The risk reward ratio compares what you risk to what you aim to gain on a trade. Risk 20 pips to make 40 and your ratio is 1 to 2. On its own, though, the ratio tells you nothing. It only means something alongside your win rate. That pairing is the heart of whether a strategy actually makes money, and it is where a lot of trading advice goes wrong by quoting a ratio in isolation.
How to calculate it
Divide your potential reward by your potential risk. Reward is entry to target, risk is entry to stop.
- Entry: 1.1000
- Stop: 1.0980, so 20 pips of risk
- Target: 1.1040, so 40 pips of reward
- Ratio: 40 / 20 = 1 to 2
Your stop and target placement set the ratio, and your position size then sets how much money each side is worth.
Why win rate is the missing half
A ratio is only profitable above a certain win rate, and the breakeven win rate is:
Breakeven win rate = 1 / (1 + reward/risk)
| Risk reward | Breakeven win rate |
|---|---|
| 1 to 1 | 50% |
| 1 to 2 | about 33% |
| 1 to 3 | about 25% |
So a 1 to 3 strategy can lose three out of four trades and still break even. This is why a high risk reward is powerful: it lets you be wrong often and still profit, as long as you let the winners actually reach target.
The catch: the ratio is only real if you hold it
A 1 to 2 trade on paper becomes a 1 to 0.7 trade if fear makes you take profit early, and a 1 to minus-something trade if greed makes you move the stop. The planned ratio only counts if you let the trade play out as designed. That is a discipline problem, not a math problem, and it ties directly to fear and greed. Keeping your trading day controlled, so you are not managing trades from a tilted state, is what protects the ratio you planned. EmotionLock supports that by capping your day on MT5.

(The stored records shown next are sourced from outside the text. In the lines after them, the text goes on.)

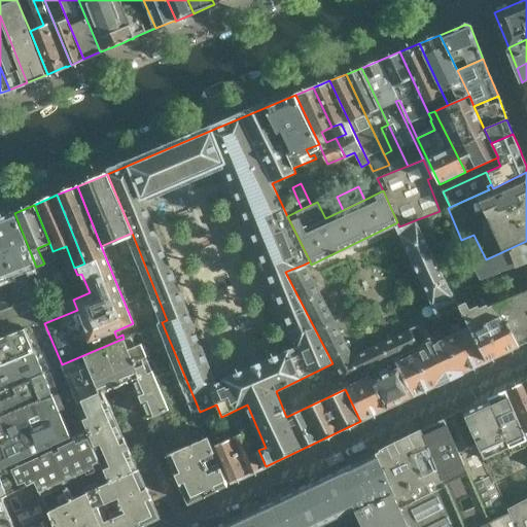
[(36,267),(14,213),(0,218),(0,240),(14,276),(36,267)]
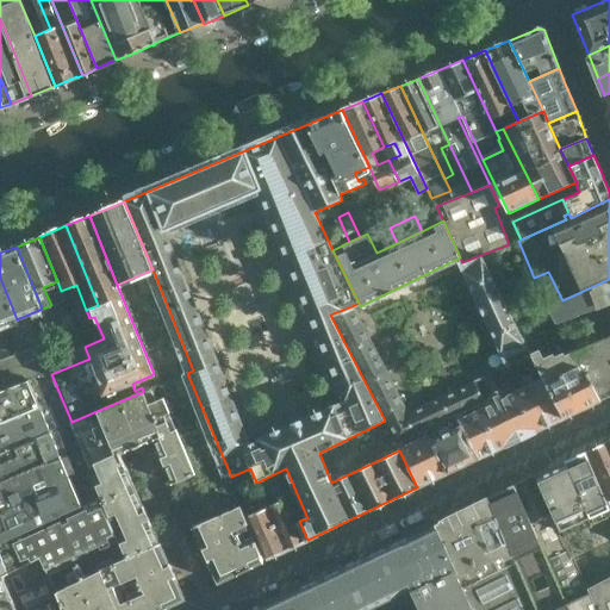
[(528,348),(526,343),(480,255),(462,262),(460,265),(504,359),(516,354),(528,348)]
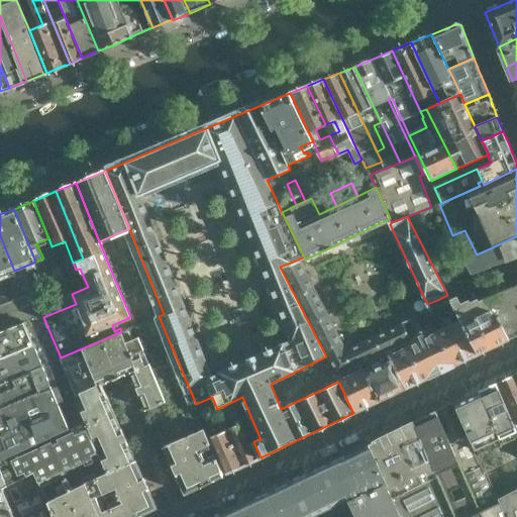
[(491,267),(516,256),(516,236),(477,254),(464,230),(452,235),(446,238),(455,257),(460,254),(472,275),(491,267)]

Frequently asked questions
What is the risk reward ratio?
The risk reward ratio compares how much you stand to lose on a trade to how much you stand to gain. If you risk 20 pips to make 40, your risk reward is 1 to 2. It tells you how much reward you are getting for each unit of risk, and it is set by where you place your stop and target.
How do I calculate risk reward ratio?
Divide your potential reward by your potential risk. Reward is the distance from entry to target, risk is the distance from entry to stop. Entry at 1.1000, stop at 1.0980 (20 pips risk), target at 1.1040 (40 pips reward) gives a ratio of 40 to 20, or 1 to 2.

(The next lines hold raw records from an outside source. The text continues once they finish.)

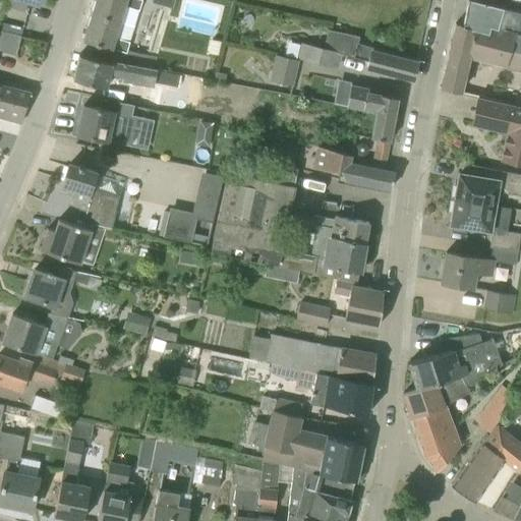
[(95,0),(91,14),(134,26),(141,0),(95,0)]
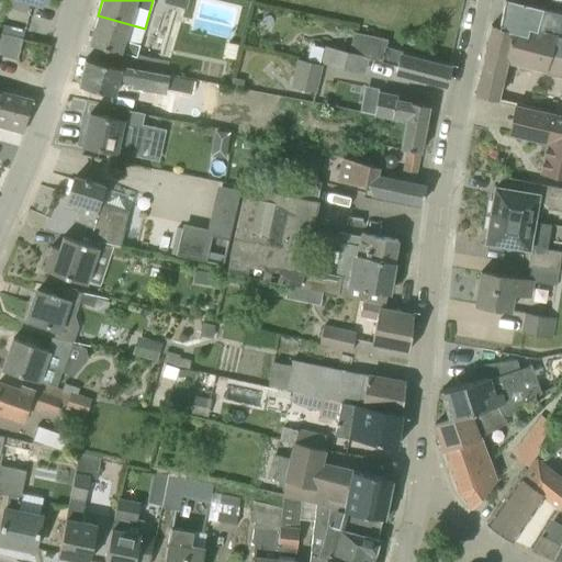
[(189,0),(164,0),(164,3),(187,10),(189,0)]
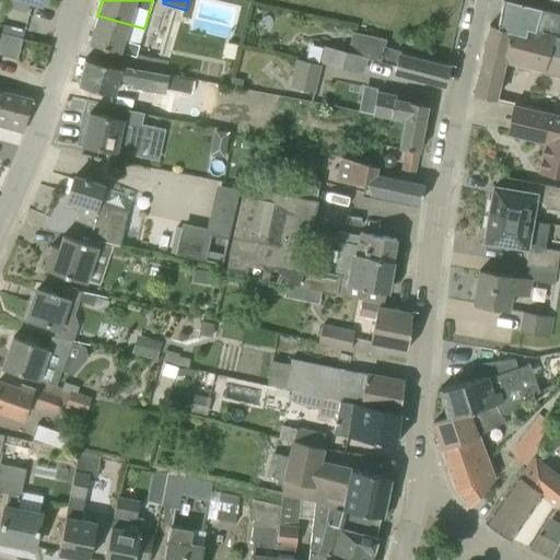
[(559,0),(501,0),(497,27),(489,25),(476,78),(498,83),(503,60),(509,41),(524,45),(527,30),(553,36),(548,54),(559,57),(559,0)]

What is a good risk reward ratio?
Many traders aim for at least 1 to 2, but no ratio is good in isolation. It only matters alongside your win rate. A 1 to 1 ratio is profitable above a 50 percent win rate, while a 1 to 3 ratio is profitable at just over 25 percent. The right target is the one your strategy can actually hit consistently.
How does win rate interact with risk reward?
They work together to decide profitability. Your breakeven win rate is 1 divided by (1 + reward/risk). At 1 to 2, breakeven is about 33 percent, so anything above that is profitable over a sample. A high risk reward lets you be profitable while losing most of your trades, provided you actually let winners reach target.
The summary
The risk reward ratio is reward divided by risk, and it only means something paired with your win rate through the breakeven formula. A high ratio lets you lose most trades and still profit, but only if you hold the trade as planned rather than letting fear or greed reshape it. Discipline, supported by tools like EmotionLock, is what keeps the real ratio matching the planned one.